Outsourcing, Delegation, and Letting Go of the Martyr Narrative

by Claire L. Brady, EdD

This is the next installment of Protecting What Powers the Work blog series that reflects on the small, often invisible choices that help sustain leadership, family life, and the work we care deeply about.

When I was promoted into higher leadership roles, something subtle but powerful happened. The scope of my responsibility expanded—and so did the invisible work. Not just decision-making, but absorbing complexity. Translating across silos. Holding tension. Being the steady presence when things were messy, emotional, or unresolved.

At first, I responded the way many of us do in higher education: I carried more.

I told myself it was temporary. I told myself I was being helpful. I told myself I was modeling commitment. And when something needed to get done, my instinct was often, “I’ll just do it.”

It felt efficient. It felt responsible. It also quietly taught everyone—including me—that my capacity was limitless.

Higher education has a persistent, unspoken story about leadership: the best leaders are the ones who step in, stay late, smooth things over, and absorb what doesn’t fit neatly into anyone else’s role. We don’t call it martyrdom. We call it being student-centered, responsive, or mission-driven.

But over time, that culture of overfunctioning extracts a cost.

As I moved into more senior roles, the emotional labor multiplied. Holding institutional memory. Managing other people’s stress. Buffering teams from pressure above them. Being the calm center when things felt uncertain or high-stakes. None of this showed up in my job description. All of it took energy.

And because I could do it, I often did. That’s the trap.

Why “I’ll Just Do It” Is a Leadership Risk

“I’ll just do it” is often framed as efficiency. In reality, it’s frequently a signal that systems are underdeveloped, roles are unclear, or expectations have quietly drifted beyond what’s sustainable.

When leaders consistently step in to absorb friction, three things happen:

  • Capacity becomes distorted. Others never fully grow because they’re never fully trusted.

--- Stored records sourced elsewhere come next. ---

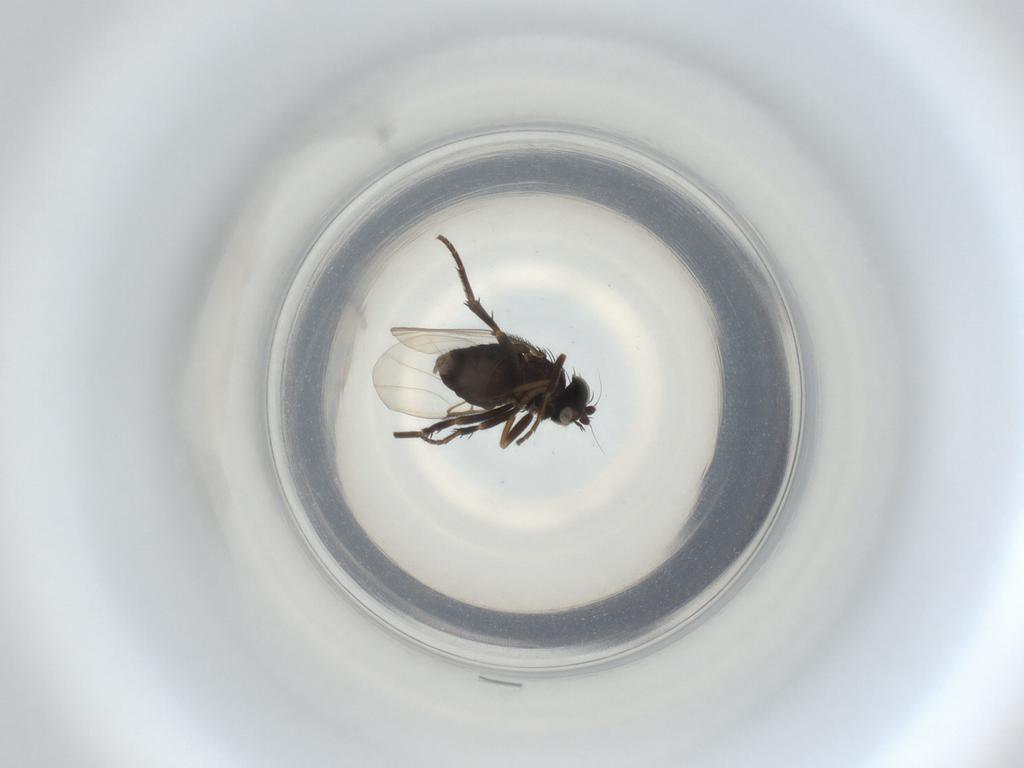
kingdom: Animalia
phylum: Arthropoda
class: Insecta
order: Diptera
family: Phoridae
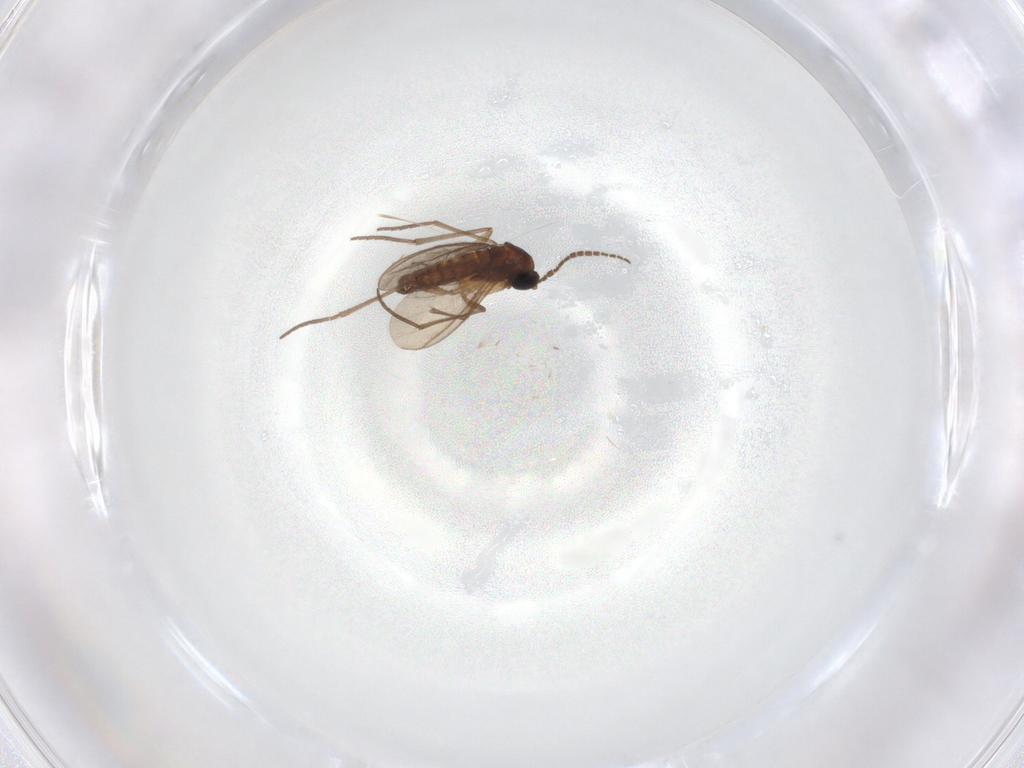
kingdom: Animalia
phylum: Arthropoda
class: Insecta
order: Diptera
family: Sciaridae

  • Burnout becomes normalized. Exhaustion is seen as part of the job, not a warning sign.

  • Systems stop evolving. Workarounds replace real solutions.

Over time, this doesn’t just affect individual leaders—it shapes culture.

Letting Go Without Losing What Matters

What I’ve learned—sometimes the hard way—is that letting go doesn’t mean you care less. It means you’re making intentional choices about where your best energy belongs.

A few actionable ways to start:

1. Audit your overfunctioning.

Ask: What am I doing because it feels faster or safer—not because it’s the best use of my role?

2. Name emotional labor as real labor.

Just because it’s invisible doesn’t mean it’s unlimited.

3. Delegate outcomes, not just tasks.

True delegation includes clarity, authority, and trust—not micromanagement from a distance.

4. Use outsourcing strategically.

Outsourcing—at work or at home—isn’t indulgent. It’s structural support that protects cognitive and emotional bandwidth.

5. Model sustainability out loud.

Teams learn what’s acceptable by watching leaders set boundaries and let go without apology.

A Different Leadership Story

Protecting what powers the work means rejecting the idea that leadership requires constant self-sacrifice. It means understanding that emotional labor, unmanaged, will quietly drain even the most committed professionals.

When leaders stop absorbing everything, systems improve. When leaders let go, others step up. When leaders protect their energy, they make room for the work that actually requires their leadership.

Letting go isn’t a failure. It’s a practice of sustainable leadership—and one our field urgently needs.